--- START OF Passage provided ---

Proving Hexagonal Close Packing c/a Ratio is 1.633

[murasame]

Hi all,

I know this has been posted before and I've read the help given but I simply do not understand how to prove Hexagonal Close packing c/a ratio is 1.633.

I referred to this link:
http://www.engr.ku.edu/~rhale/ae510/lecture2/sld013.htm

and have some doubts that require clarificaiton.

1) Why can't I just use one vertical plane of the hexagonal structure, use the diagonal (4 R) and base length (2R) as two sides of a right-angled triangle and subsequently use pythagorean theorem to get the length of c which is the vertical length?

Because if I do, I'll get (4r)^2 = (2r)^2 + c^2

And eventually i get c = (sqrt12)/r and a = 2r and hence the c/a ratio is 1.73 and not 1.633.

2) It can be seen that a unit cell contains 3 layers of atoms, and the centre layer has 3 full atoms , as shown in figure (a).

However, the hard sphere model shows 6 half atoms, instead of 3 full atoms; which simply just doesn't look like figure (a)!

I'm sure I'm missing something, but I'm not sure what it is. Can someone pls englighten me?

Any help would be greatly appreciated, thanks.

 

[Gokul43201]

1) Why can't I just use one vertical plane of the hexagonal structure, use the diagonal (4 R) and base length (2R) as two sides of a right-angled triangle and subsequently use pythagorean theorem to get the length of c which is the vertical length?

--- END OF Passage provided ---
--- START OF Given records ---

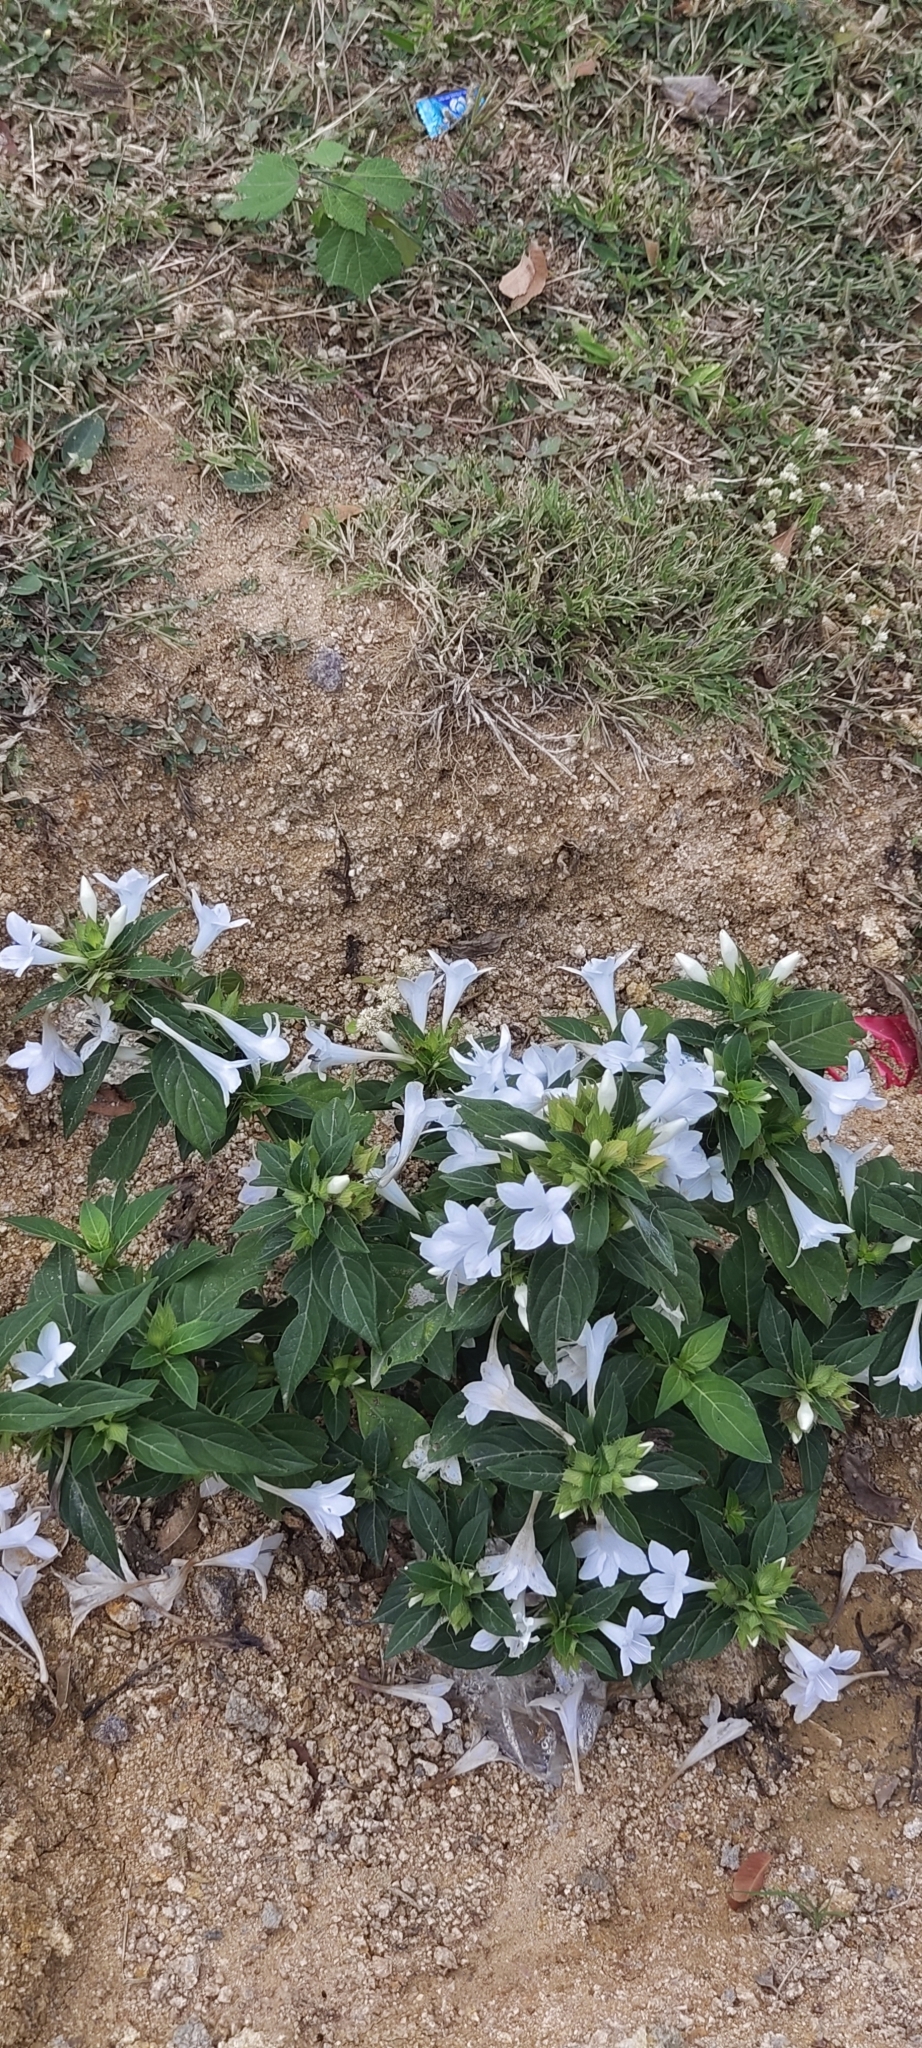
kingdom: Plantae
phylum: Tracheophyta
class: Magnoliopsida
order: Lamiales
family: Acanthaceae
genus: Barleria
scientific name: Barleria cristata
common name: Crested philippine violet
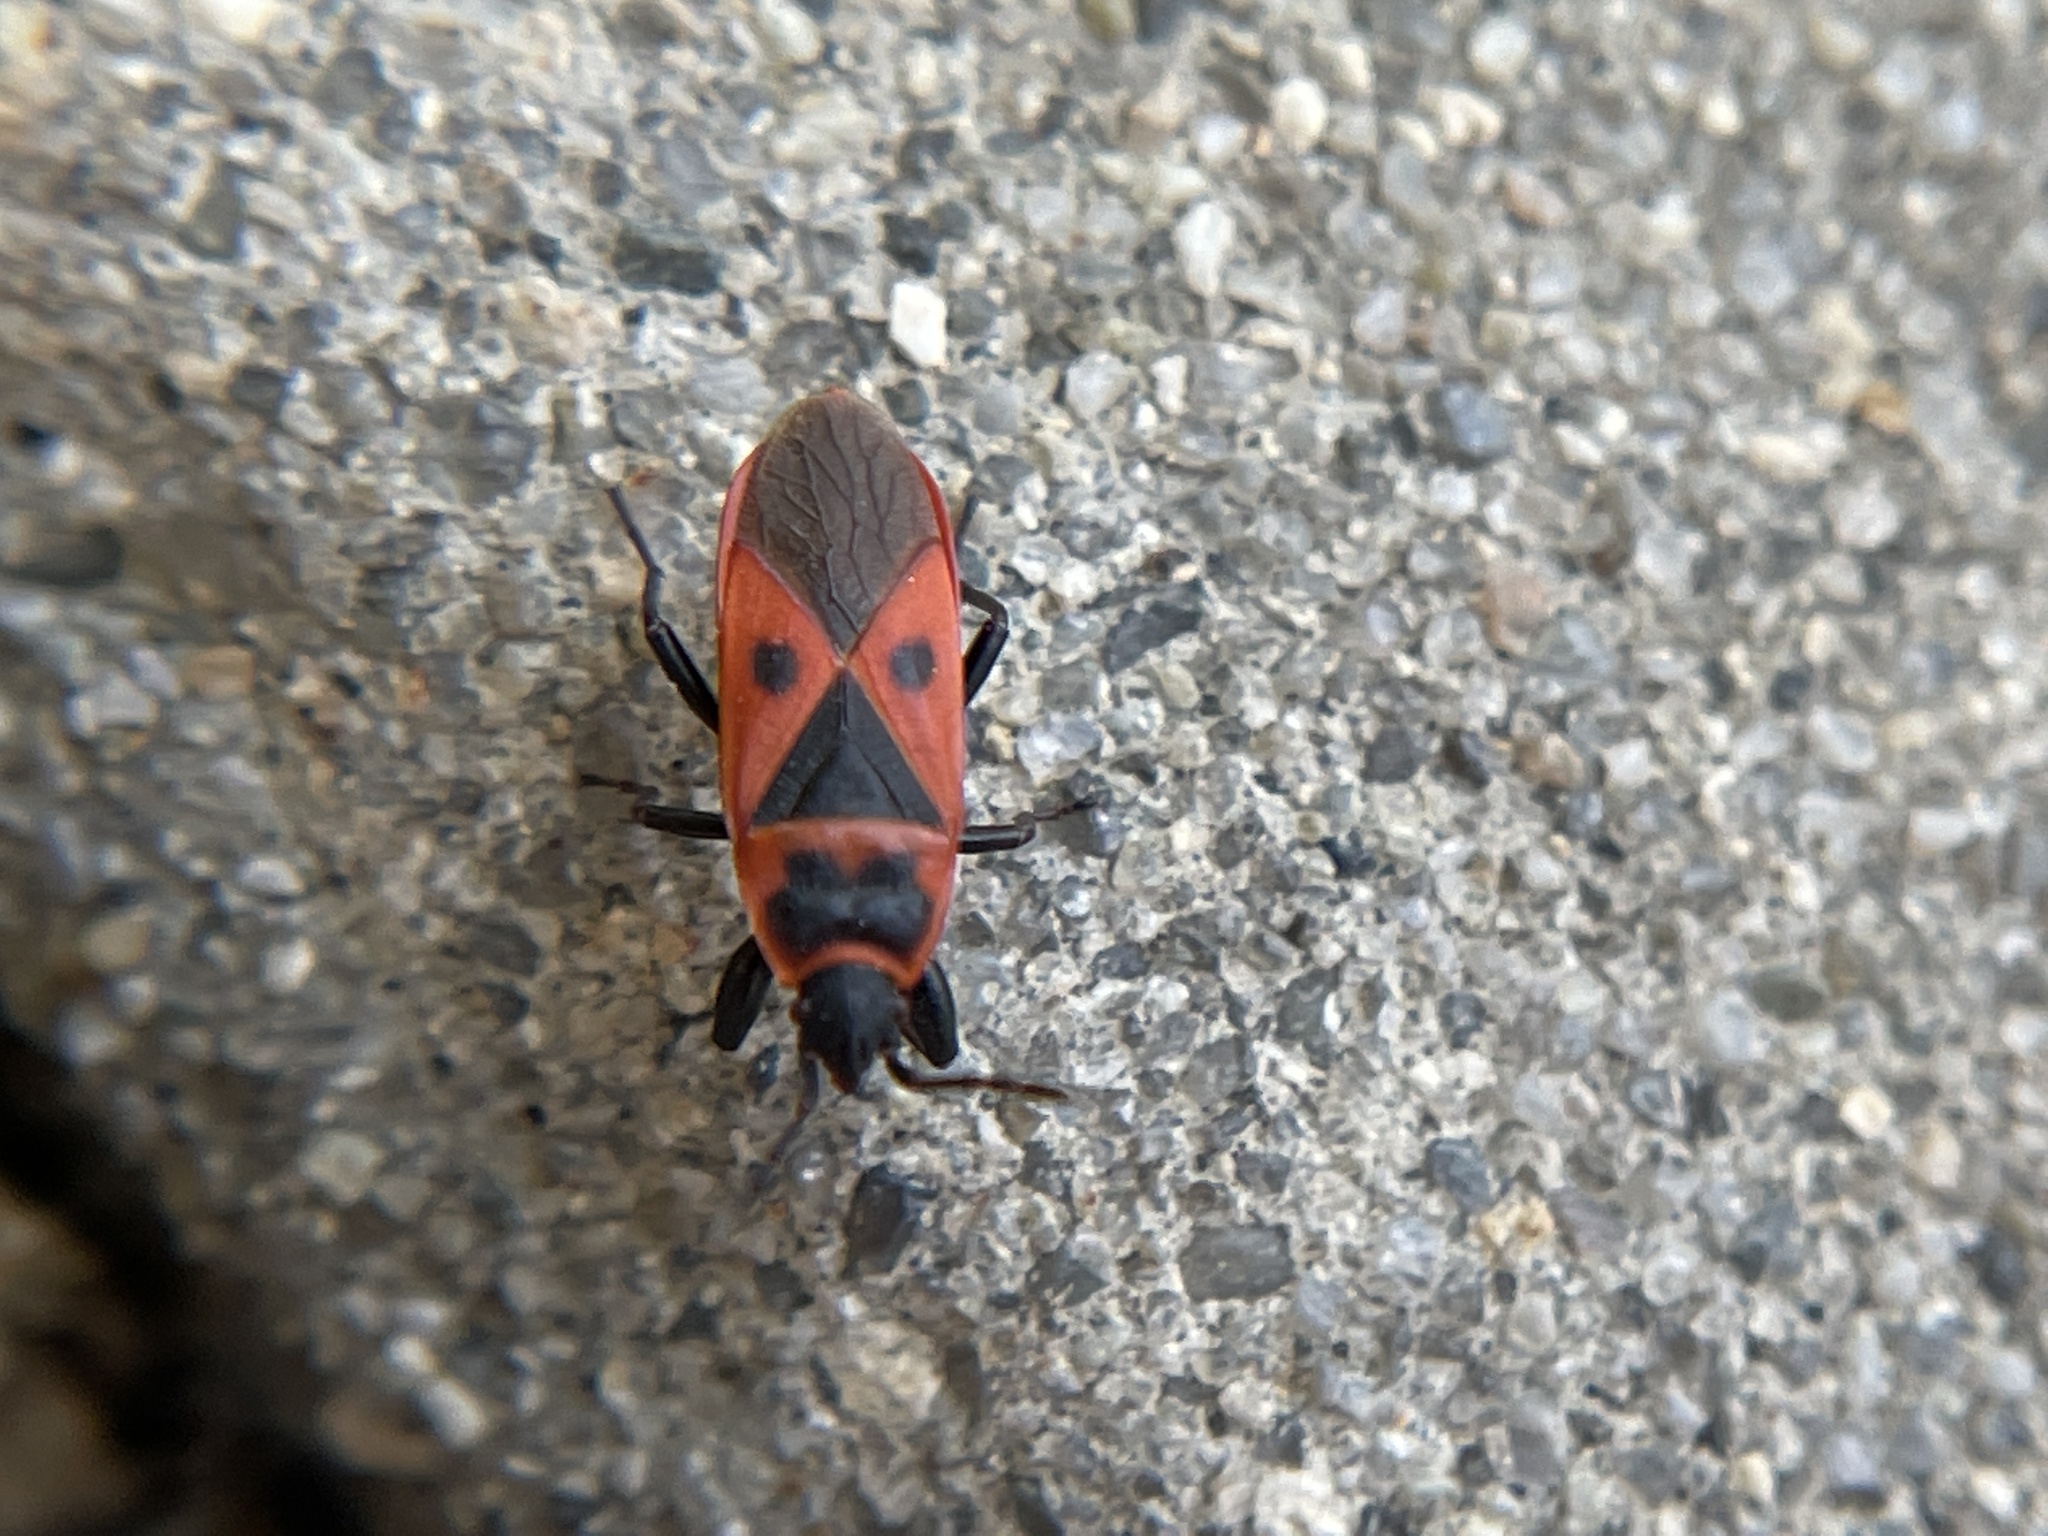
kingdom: Animalia
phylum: Arthropoda
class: Insecta
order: Hemiptera
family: Pyrrhocoridae
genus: Scantius
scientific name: Scantius aegyptius
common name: Red bug
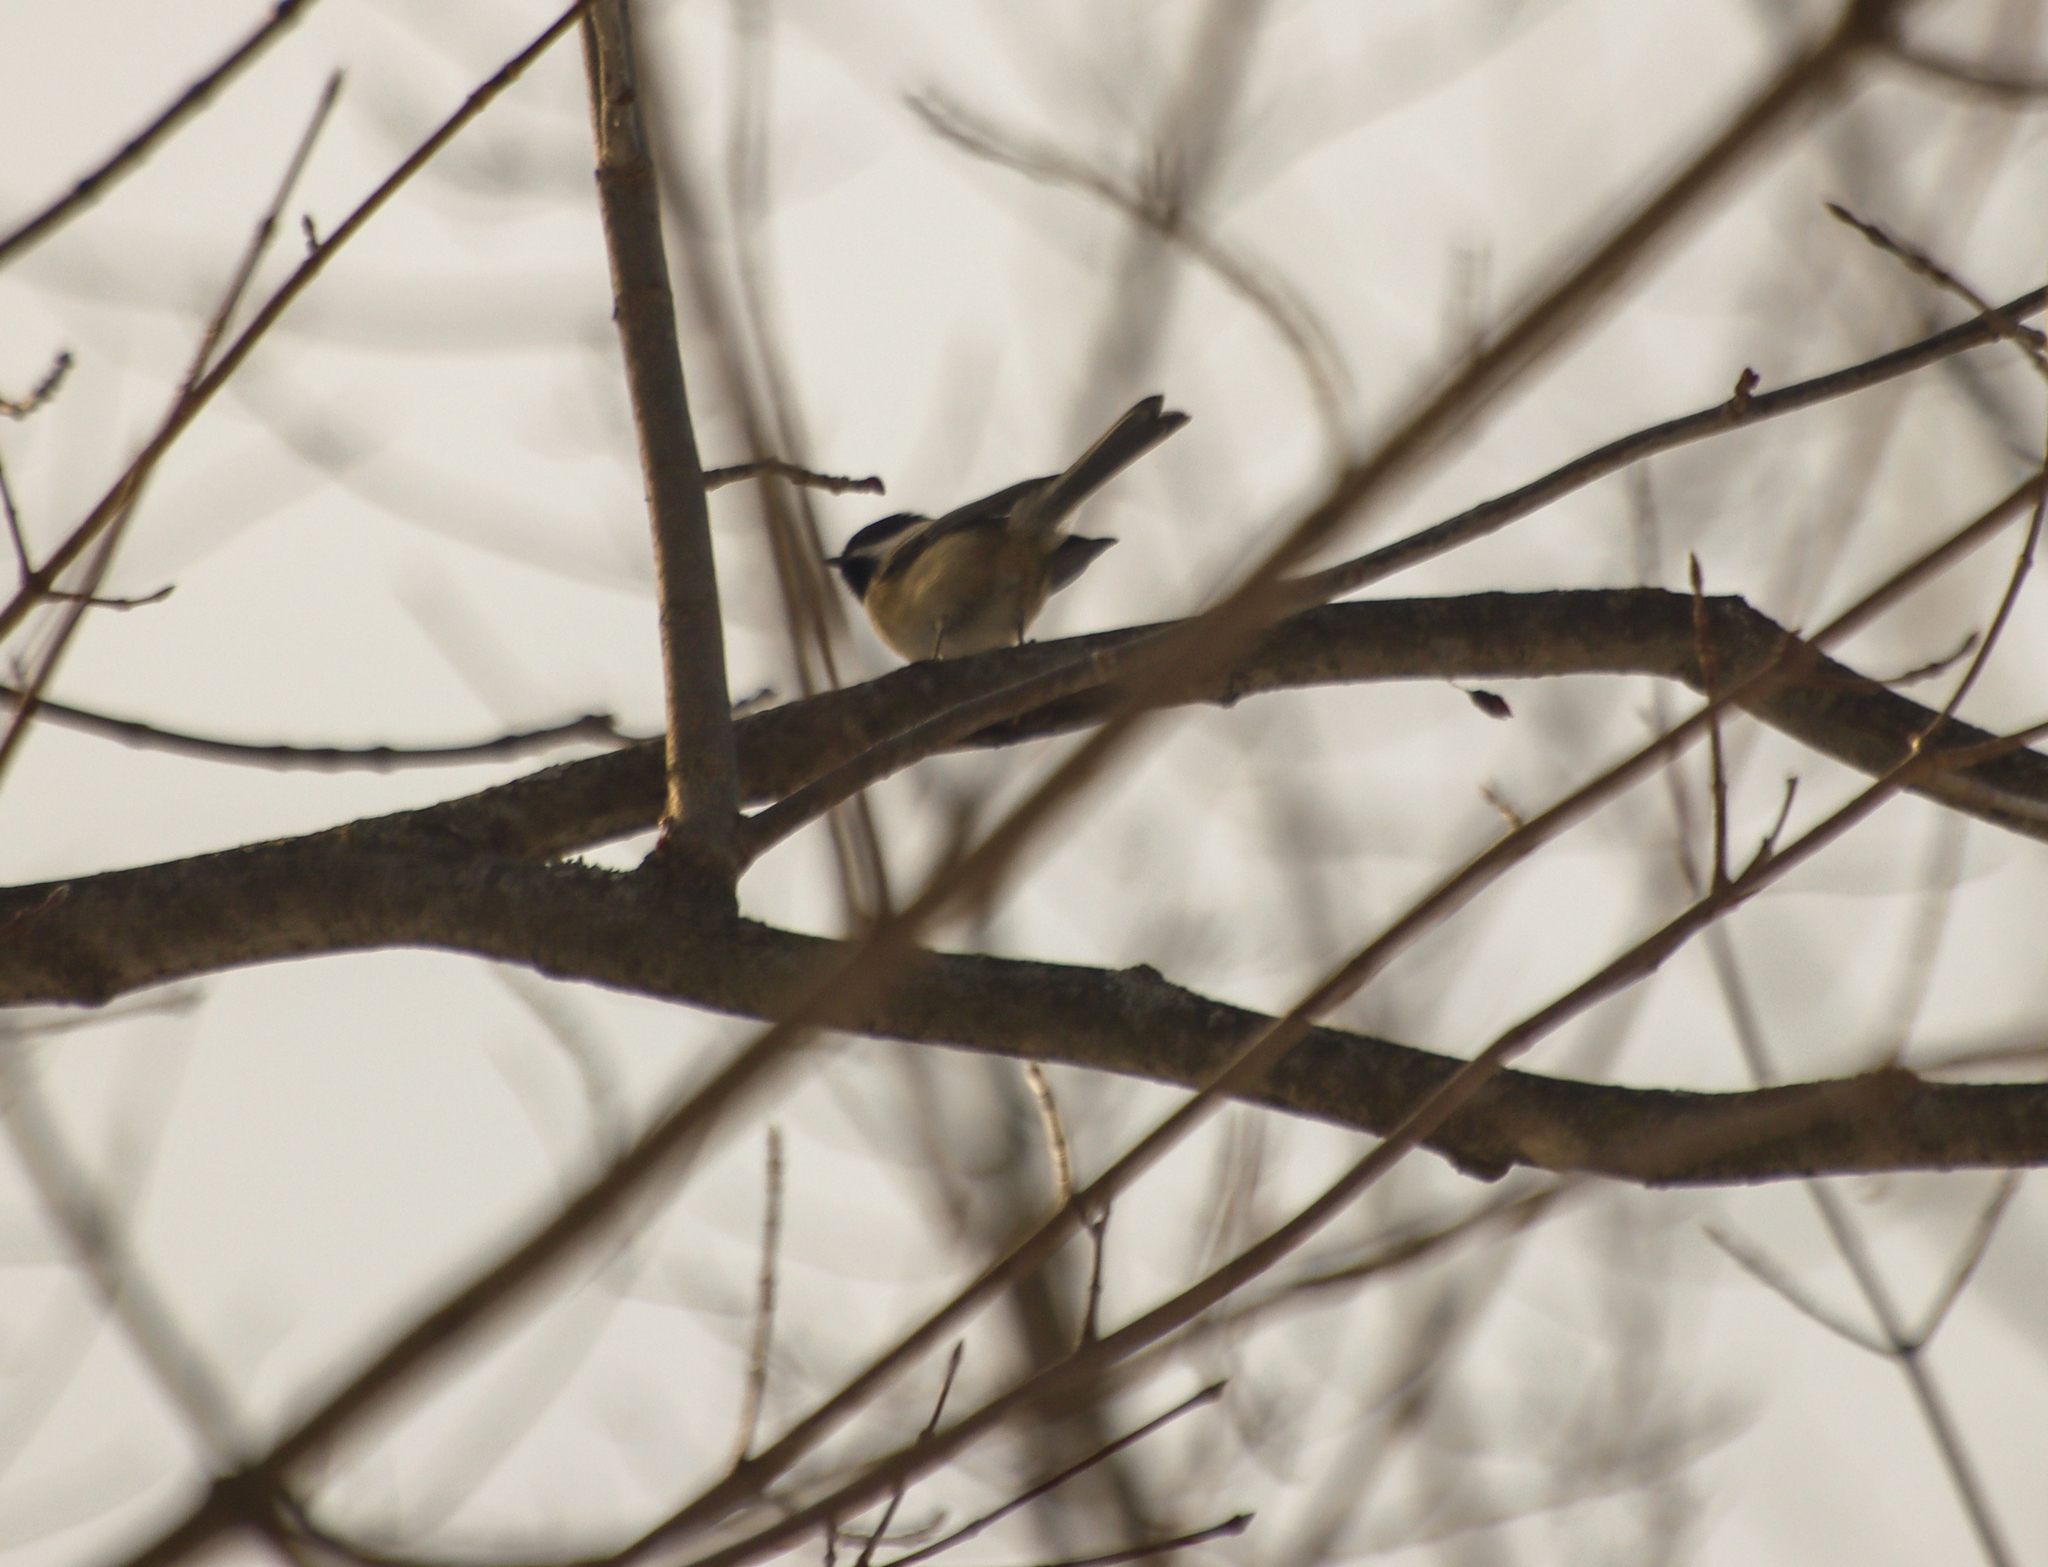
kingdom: Animalia
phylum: Chordata
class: Aves
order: Passeriformes
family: Paridae
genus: Poecile
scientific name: Poecile atricapillus
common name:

--- END OF Given records ---

> _Task statement_
Reproduce the entire forum thread above on the hexagonal close packing c/a ratio, word for word.

> _Result of the exercise_
Proving Hexagonal Close Packing c/a Ratio is 1.633

[murasame]

Hi all,

I know this has been posted before and I've read the help given but I simply do not understand how to prove Hexagonal Close packing c/a ratio is 1.633.

I referred to this link:
http://www.engr.ku.edu/~rhale/ae510/lecture2/sld013.htm

and have some doubts that require clarificaiton.

1) Why can't I just use one vertical plane of the hexagonal structure, use the diagonal (4 R) and base length (2R) as two sides of a right-angled triangle and subsequently use pythagorean theorem to get the length of c which is the vertical length?

Because if I do, I'll get (4r)^2 = (2r)^2 + c^2

And eventually i get c = (sqrt12)/r and a = 2r and hence the c/a ratio is 1.73 and not 1.633.

2) It can be seen that a unit cell contains 3 layers of atoms, and the centre layer has 3 full atoms , as shown in figure (a).

However, the hard sphere model shows 6 half atoms, instead of 3 full atoms; which simply just doesn't look like figure (a)!

I'm sure I'm missing something, but I'm not sure what it is. Can someone pls englighten me?

Any help would be greatly appreciated, thanks.

 

[Gokul43201]

1) Why can't I just use one vertical plane of the hexagonal structure, use the diagonal (4 R) and base length (2R) as two sides of a right-angled triangle and subsequently use pythagorean theorem to get the length of c which is the vertical length?